◆ The problem:
Scan the material below for the word "Right", then copy every line in which it appears.

★ ★ ★ ★ ★ ★ ★

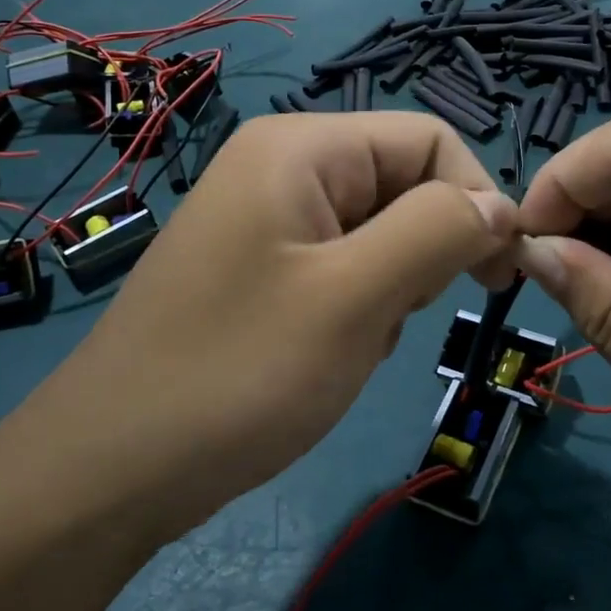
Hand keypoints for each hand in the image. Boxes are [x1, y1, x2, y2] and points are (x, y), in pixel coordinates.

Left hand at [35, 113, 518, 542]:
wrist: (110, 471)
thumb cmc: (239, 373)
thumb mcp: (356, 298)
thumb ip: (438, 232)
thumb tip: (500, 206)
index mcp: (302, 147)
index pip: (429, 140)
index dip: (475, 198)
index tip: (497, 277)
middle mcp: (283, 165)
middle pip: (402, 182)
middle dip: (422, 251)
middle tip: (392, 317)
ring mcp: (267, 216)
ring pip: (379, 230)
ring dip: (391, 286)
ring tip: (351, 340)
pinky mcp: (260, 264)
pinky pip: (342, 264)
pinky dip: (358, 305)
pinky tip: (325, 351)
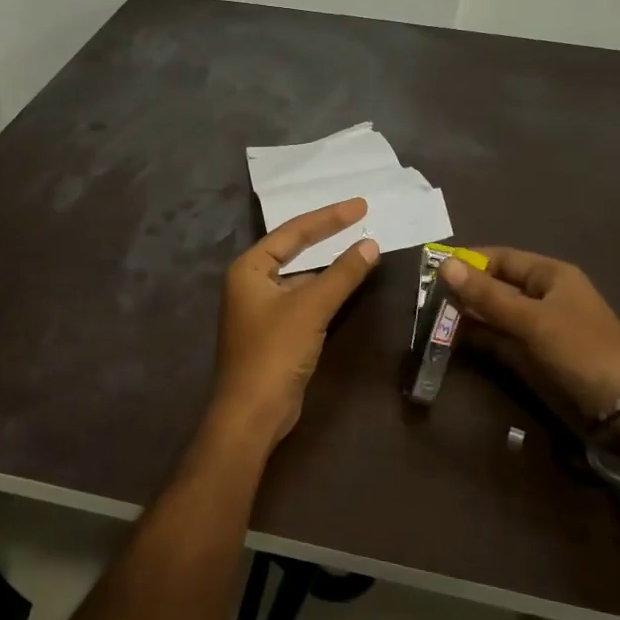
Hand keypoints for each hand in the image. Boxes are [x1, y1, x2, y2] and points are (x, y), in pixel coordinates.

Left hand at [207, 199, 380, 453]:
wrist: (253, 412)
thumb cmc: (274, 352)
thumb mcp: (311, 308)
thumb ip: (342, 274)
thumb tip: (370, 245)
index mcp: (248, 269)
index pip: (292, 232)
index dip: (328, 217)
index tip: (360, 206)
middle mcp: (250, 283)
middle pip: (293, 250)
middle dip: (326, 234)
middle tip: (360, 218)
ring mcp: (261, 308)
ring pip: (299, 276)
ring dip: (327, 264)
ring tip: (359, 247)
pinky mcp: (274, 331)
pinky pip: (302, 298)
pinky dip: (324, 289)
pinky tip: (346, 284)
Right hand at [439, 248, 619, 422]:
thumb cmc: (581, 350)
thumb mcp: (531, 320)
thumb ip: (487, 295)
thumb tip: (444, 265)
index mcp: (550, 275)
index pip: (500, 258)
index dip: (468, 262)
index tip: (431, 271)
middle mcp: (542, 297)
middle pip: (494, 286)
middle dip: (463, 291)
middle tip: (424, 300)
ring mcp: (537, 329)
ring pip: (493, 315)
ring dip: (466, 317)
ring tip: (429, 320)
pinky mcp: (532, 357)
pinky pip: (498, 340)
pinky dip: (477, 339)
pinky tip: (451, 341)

★ ★ ★ ★ ★ ★ ★

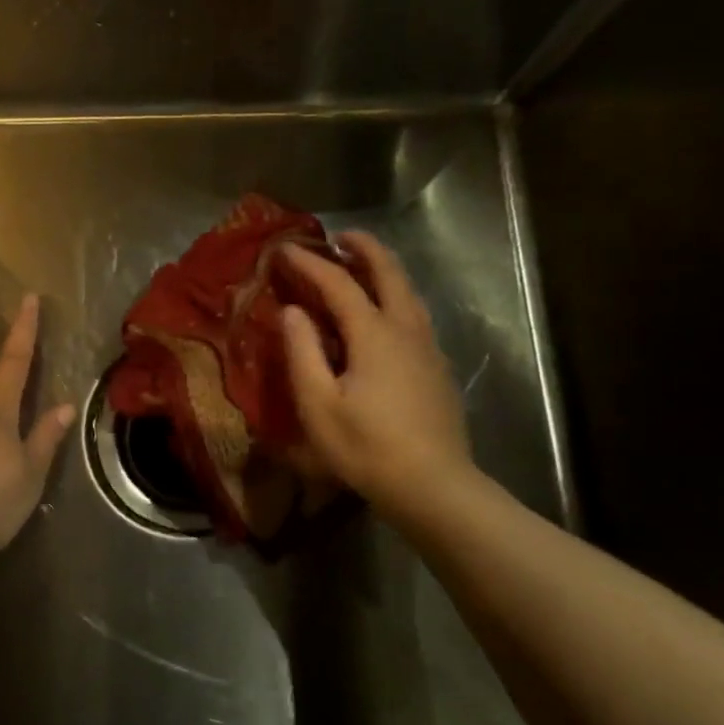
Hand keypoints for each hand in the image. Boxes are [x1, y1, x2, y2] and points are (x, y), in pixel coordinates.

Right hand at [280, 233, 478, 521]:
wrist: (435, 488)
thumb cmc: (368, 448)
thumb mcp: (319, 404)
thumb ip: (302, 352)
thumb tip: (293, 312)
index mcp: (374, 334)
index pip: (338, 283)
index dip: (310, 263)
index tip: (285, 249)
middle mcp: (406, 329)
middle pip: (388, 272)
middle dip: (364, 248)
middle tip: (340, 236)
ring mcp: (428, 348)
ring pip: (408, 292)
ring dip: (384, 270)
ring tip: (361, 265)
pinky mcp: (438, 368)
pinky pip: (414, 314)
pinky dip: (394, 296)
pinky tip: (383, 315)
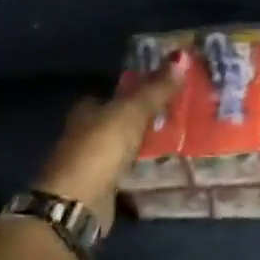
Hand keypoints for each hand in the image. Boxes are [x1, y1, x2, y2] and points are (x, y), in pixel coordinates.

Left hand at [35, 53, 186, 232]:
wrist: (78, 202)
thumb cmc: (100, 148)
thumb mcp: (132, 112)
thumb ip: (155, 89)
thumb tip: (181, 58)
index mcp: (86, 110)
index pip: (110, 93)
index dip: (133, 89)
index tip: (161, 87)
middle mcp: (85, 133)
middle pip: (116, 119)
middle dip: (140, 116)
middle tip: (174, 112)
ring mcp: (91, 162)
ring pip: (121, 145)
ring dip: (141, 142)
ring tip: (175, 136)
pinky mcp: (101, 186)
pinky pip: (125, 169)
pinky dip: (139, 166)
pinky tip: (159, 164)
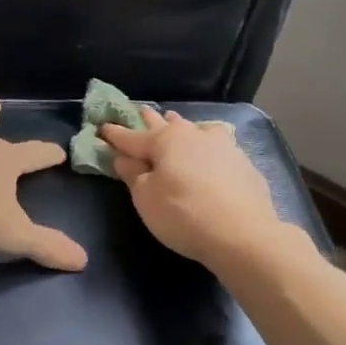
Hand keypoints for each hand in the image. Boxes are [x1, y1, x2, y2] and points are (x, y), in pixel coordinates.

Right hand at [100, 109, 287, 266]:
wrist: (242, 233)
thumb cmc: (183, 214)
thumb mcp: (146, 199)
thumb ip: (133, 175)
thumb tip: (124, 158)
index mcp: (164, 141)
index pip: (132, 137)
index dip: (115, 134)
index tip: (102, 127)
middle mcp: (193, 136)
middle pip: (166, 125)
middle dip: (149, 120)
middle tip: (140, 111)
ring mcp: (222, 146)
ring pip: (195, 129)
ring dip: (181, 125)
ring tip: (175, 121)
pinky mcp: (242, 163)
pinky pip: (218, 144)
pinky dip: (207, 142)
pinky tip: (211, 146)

★ ★ ★ ★ ★ ★ ★

◆ Task answer:
Right hand at [439, 248, 619, 422]:
Right hand at [280, 233, 478, 521]:
Right hand at [100, 109, 287, 266]:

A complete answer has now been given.